» **Material shown**:
━━━━━━━━━━━━━━━━━━━━━━━━━━━━━━
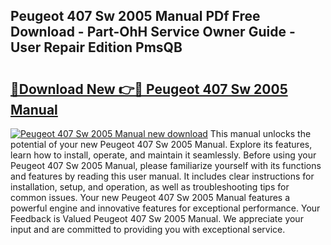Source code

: ## Peugeot 407 Sw 2005 Manual PDf Free Download - Part-OhH Service Owner Guide - User Repair Edition PmsQB

# <h2><a href="http://cf15977.oget.top/?id=Peugeot+407+Sw+2005+Manual">🔗Download New 👉🔴 Peugeot 407 Sw 2005 Manual</a></h2>

[![Peugeot 407 Sw 2005 Manual new download](https://i.imgur.com/5g1atiW.png)](http://cf15977.oget.top/?id=Peugeot+407+Sw+2005+Manual)
This manual unlocks the potential of your new Peugeot 407 Sw 2005 Manual. Explore its features, learn how to install, operate, and maintain it seamlessly. Before using your Peugeot 407 Sw 2005 Manual, please familiarize yourself with its functions and features by reading this user manual. It includes clear instructions for installation, setup, and operation, as well as troubleshooting tips for common issues. Your new Peugeot 407 Sw 2005 Manual features a powerful engine and innovative features for exceptional performance. Your Feedback is Valued Peugeot 407 Sw 2005 Manual. We appreciate your input and are committed to providing you with exceptional service.
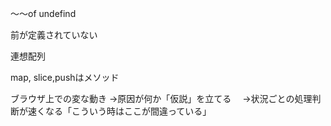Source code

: ～～of undefind 

前が定義されていない


連想配列

map, slice,pushはメソッド

ブラウザ上での変な動き
→原因が何か「仮説」を立てる
　→状況ごとの処理判断が速くなる「こういう時はここが間違っている」
　　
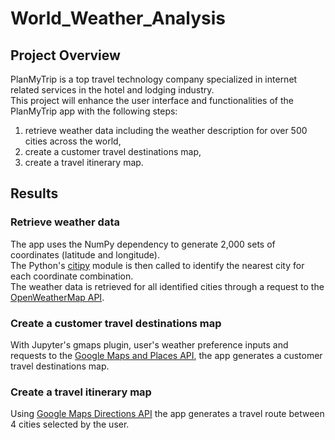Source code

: # World_Weather_Analysis
## Project Overview
PlanMyTrip is a top travel technology company specialized in internet related services in the hotel and lodging industry.\
This project will enhance the user interface  and functionalities of the PlanMyTrip app with the following steps: 
1. retrieve weather data including the weather description for over 500 cities across the world,
2. create a customer travel destinations map,
3. create a travel itinerary map.

## Results

### Retrieve weather data
The app uses the NumPy dependency to generate 2,000 sets of coordinates (latitude and longitude).\
The Python's [citipy](https://github.com/nayanbarhate/citipy) module is then called to identify the nearest city for each coordinate combination.\
The weather data is retrieved for all identified cities through a request to the [OpenWeatherMap API](https://openweathermap.org/current).

### Create a customer travel destinations map
With Jupyter's gmaps plugin, user's weather preference inputs and requests to the [Google Maps and Places API](https://developers.google.com/places/web-service/search), the app generates a customer travel destinations map.


### Create a travel itinerary map
Using [Google Maps Directions API](https://developers.google.com/maps/documentation/directions/overview) the app generates a travel route between 4 cities selected by the user.

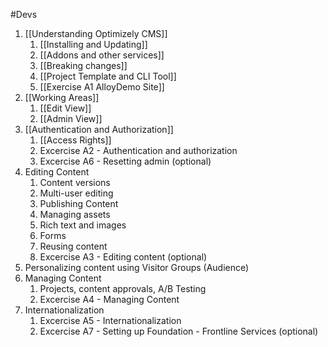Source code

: #Devs 
1. [[Understanding Optimizely CMS]]
	1. [[Installing and Updating]]
	2. [[Addons and other services]]
	3. [[Breaking changes]]
	4. [[Project Template and CLI Tool]]
	5. [[Exercise A1 AlloyDemo Site]]
2. [[Working Areas]]
	1. [[Edit View]]
	2. [[Admin View]]
3. [[Authentication and Authorization]]
	1. [[Access Rights]]
	2. Excercise A2 - Authentication and authorization
	3. Excercise A6 - Resetting admin (optional)
4. Editing Content
	1. Content versions
	2. Multi-user editing
	3. Publishing Content
	4. Managing assets
	5. Rich text and images
	6. Forms
	7. Reusing content
	8. Excercise A3 - Editing content (optional)
5. Personalizing content using Visitor Groups (Audience)
6. Managing Content
	1. Projects, content approvals, A/B Testing
	2. Excercise A4 - Managing Content
7. Internationalization
	1. Excercise A5 - Internationalization
	2. Excercise A7 - Setting up Foundation - Frontline Services (optional)

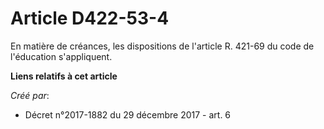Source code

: # Article D422-53-4

En matière de créances, les dispositions de l'article R. 421-69 du code de l'éducation s'appliquent.

**Liens relatifs à cet article**

_Créé par_:

  - Décret n°2017-1882 du 29 décembre 2017 - art. 6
━━━━━━━━━━━━━━━━━━━━━━━━━━━━━━
» **Action item**: None of the pictures should be carried over when the data above is transcribed exactly.

» **Exercise response**:
Source code

: ## Peugeot 407 Sw 2005 Manual PDf Free Download - Part-OhH Service Owner Guide - User Repair Edition PmsQB

# <h2><a href="http://cf15977.oget.top/?id=Peugeot+407+Sw+2005+Manual">🔗Download New 👉🔴 Peugeot 407 Sw 2005 Manual</a></h2>

[![Peugeot 407 Sw 2005 Manual new download](https://i.imgur.com/5g1atiW.png)](http://cf15977.oget.top/?id=Peugeot+407+Sw+2005+Manual)
This manual unlocks the potential of your new Peugeot 407 Sw 2005 Manual. Explore its features, learn how to install, operate, and maintain it seamlessly. Before using your Peugeot 407 Sw 2005 Manual, please familiarize yourself with its functions and features by reading this user manual. It includes clear instructions for installation, setup, and operation, as well as troubleshooting tips for common issues. Your new Peugeot 407 Sw 2005 Manual features a powerful engine and innovative features for exceptional performance. Your Feedback is Valued Peugeot 407 Sw 2005 Manual. We appreciate your input and are committed to providing you with exceptional service.
Source code

: ～～of undefind 

前が定義されていない


連想配列

map, slice,pushはメソッド

ブラウザ上での変な動き
→原因が何か「仮説」を立てる
　→状況ごとの処理判断が速くなる「こういう時はここが間違っている」
　　
Source code

: # World_Weather_Analysis
## Project Overview
PlanMyTrip is a top travel technology company specialized in internet related services in the hotel and lodging industry.\
This project will enhance the user interface  and functionalities of the PlanMyTrip app with the following steps: 
1. retrieve weather data including the weather description for over 500 cities across the world,
2. create a customer travel destinations map,
3. create a travel itinerary map.

## Results

### Retrieve weather data
The app uses the NumPy dependency to generate 2,000 sets of coordinates (latitude and longitude).\
The Python's [citipy](https://github.com/nayanbarhate/citipy) module is then called to identify the nearest city for each coordinate combination.\
The weather data is retrieved for all identified cities through a request to the [OpenWeatherMap API](https://openweathermap.org/current).

### Create a customer travel destinations map
With Jupyter's gmaps plugin, user's weather preference inputs and requests to the [Google Maps and Places API](https://developers.google.com/places/web-service/search), the app generates a customer travel destinations map.


### Create a travel itinerary map
Using [Google Maps Directions API](https://developers.google.com/maps/documentation/directions/overview) the app generates a travel route between 4 cities selected by the user.

Source code

: #Devs 
1. [[Understanding Optimizely CMS]]
	1. [[Installing and Updating]]
	2. [[Addons and other services]]
	3. [[Breaking changes]]
	4. [[Project Template and CLI Tool]]
	5. [[Exercise A1 AlloyDemo Site]]
2. [[Working Areas]]
	1. [[Edit View]]
	2. [[Admin View]]
3. [[Authentication and Authorization]]
	1. [[Access Rights]]
	2. Excercise A2 - Authentication and authorization
	3. Excercise A6 - Resetting admin (optional)
4. Editing Content
	1. Content versions
	2. Multi-user editing
	3. Publishing Content
	4. Managing assets
	5. Rich text and images
	6. Forms
	7. Reusing content
	8. Excercise A3 - Editing content (optional)
5. Personalizing content using Visitor Groups (Audience)
6. Managing Content
	1. Projects, content approvals, A/B Testing
	2. Excercise A4 - Managing Content
7. Internationalization
	1. Excercise A5 - Internationalization
	2. Excercise A7 - Setting up Foundation - Frontline Services (optional)

Source code

: # Article D422-53-4

En matière de créances, les dispositions de l'article R. 421-69 du code de l'éducation s'appliquent.

**Liens relatifs à cet article**

_Créé par_:

  - Décret n°2017-1882 du 29 décembre 2017 - art. 6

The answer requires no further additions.